- [Apply what you read]
1. In the passage about INEOS and skills, which age group makes up a high share of the company's employees?
2. Continue the passage about INEOS and skills, picking up right after its last sentence.

(Passage begins)

INEOS, said Crotty, is typical of most process companies. It has a high proportion of employees in the 46-55 age group, many of whom will be retiring within the next 10 years. Conversely, the percentage of employees aged around 25 years old is much smaller.
“”This is about motivation and encouraging youngsters to think positively about careers in these industries. The real issue is around trying to ensure we have young people interested in coming in to the process industries,” said the INEOS boss.
“I am not sure we are getting that right. This is a big challenge for us as a country, a challenge that the government needs to understand and take on board. There is a strong drive to get children into tertiary education, but is that drive putting them into the skills areas that are really going to benefit the country in 15-20 years from now? I question that seriously.”
Financial issues
Meanwhile, INEOS management is determined that the company’s own current financial issues do impact on its on-going skills programmes.

(Passage ends)
(Excerpted data begins)

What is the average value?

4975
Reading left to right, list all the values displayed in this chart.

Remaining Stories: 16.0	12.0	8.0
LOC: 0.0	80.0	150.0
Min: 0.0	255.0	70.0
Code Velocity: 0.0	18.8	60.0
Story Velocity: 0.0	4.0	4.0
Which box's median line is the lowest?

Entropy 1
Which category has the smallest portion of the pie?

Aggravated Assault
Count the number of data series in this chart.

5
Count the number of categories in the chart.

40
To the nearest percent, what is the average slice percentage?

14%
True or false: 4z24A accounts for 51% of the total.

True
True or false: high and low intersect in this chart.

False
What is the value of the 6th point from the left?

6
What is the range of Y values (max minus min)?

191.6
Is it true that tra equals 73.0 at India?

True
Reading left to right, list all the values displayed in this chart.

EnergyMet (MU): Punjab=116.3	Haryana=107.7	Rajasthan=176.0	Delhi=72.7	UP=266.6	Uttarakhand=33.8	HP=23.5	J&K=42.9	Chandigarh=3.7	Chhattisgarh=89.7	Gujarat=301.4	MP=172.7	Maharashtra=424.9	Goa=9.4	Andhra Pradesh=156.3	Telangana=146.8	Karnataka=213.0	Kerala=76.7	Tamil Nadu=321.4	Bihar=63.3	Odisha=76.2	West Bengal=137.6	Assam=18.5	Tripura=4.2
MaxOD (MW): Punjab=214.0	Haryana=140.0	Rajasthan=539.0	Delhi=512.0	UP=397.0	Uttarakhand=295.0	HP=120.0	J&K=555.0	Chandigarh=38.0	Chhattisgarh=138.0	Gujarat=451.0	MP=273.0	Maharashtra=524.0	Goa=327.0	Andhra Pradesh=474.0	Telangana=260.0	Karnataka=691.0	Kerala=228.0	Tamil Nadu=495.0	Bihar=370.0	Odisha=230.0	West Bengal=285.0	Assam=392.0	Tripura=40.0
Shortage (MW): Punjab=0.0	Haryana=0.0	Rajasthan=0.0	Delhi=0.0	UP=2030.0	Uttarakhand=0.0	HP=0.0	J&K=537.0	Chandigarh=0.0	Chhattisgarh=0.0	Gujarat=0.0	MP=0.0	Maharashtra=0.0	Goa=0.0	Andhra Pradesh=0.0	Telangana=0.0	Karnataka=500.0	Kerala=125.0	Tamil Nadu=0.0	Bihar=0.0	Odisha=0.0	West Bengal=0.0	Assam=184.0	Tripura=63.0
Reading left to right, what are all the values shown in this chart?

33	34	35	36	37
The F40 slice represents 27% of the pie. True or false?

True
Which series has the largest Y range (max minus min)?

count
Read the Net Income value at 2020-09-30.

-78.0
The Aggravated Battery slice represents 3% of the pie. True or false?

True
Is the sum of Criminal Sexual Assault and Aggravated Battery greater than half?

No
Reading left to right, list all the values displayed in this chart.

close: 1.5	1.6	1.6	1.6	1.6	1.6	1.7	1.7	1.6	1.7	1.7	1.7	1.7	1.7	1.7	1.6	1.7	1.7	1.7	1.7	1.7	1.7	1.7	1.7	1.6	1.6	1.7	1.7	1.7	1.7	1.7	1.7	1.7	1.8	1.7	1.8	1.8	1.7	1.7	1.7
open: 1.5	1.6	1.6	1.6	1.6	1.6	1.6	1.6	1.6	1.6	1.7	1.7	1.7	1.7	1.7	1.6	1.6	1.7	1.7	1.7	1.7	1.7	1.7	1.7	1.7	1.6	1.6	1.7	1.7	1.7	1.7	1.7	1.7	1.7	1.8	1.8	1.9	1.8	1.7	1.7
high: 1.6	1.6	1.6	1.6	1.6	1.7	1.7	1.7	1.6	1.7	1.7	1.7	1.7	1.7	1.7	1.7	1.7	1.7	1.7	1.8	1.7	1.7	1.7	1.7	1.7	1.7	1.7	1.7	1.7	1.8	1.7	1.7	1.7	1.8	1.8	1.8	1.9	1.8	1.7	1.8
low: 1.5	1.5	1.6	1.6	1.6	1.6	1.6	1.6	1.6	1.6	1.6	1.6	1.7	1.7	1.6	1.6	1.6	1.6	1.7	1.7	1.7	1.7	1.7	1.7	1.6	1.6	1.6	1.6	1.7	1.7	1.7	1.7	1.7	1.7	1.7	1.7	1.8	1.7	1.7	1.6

(Excerpted data ends)

- [Answer section]
1. The 46-55 age group.

2.
“We are a leveraged company and have been going through discussions with creditors, like other companies with significant debt, and have restructured our finances” said Crotty. “We feel that we are coming out of the black hole that we saw late last year. We have cut back a huge amount on spending across our operations, but one area we haven’t cut back on is this area [skills development] because this is something you cannot cut into and out of. You can’t suddenly say we are not going to have an apprenticeship scheme and then two years later say yes, we are. This is a long-term plan.”
Indeed, the CEO described INEOS’s commitment to Modern Apprenticeships as “absolutely critical,” noting that the company’s current UK complement of 135 apprentices was at the bottom of its target range, and that more were needed. The company, he added, also tries to over-commit on apprenticeship schemes so as to provide a spillover effect for SMEs that provide important support services for its sites.
Meanwhile, INEOS is working very closely with Cogent and the National Skills Academy Process Industries. “We are very committed to [NSAPI] and are putting cash and resources into it,” Crotty confirmed. “We think it is extremely important. We use industry-specific training providers who understand exactly what we want and how we want it delivered.
“So here in England and Wales, and I would like to say at some stage in the UK, we use NSAPI accreditation. And we ensure that new training is to national standards, so we don’t have to reinvent the wheel. Cogent Gold Standard will tell us if training is good or worth avoiding.”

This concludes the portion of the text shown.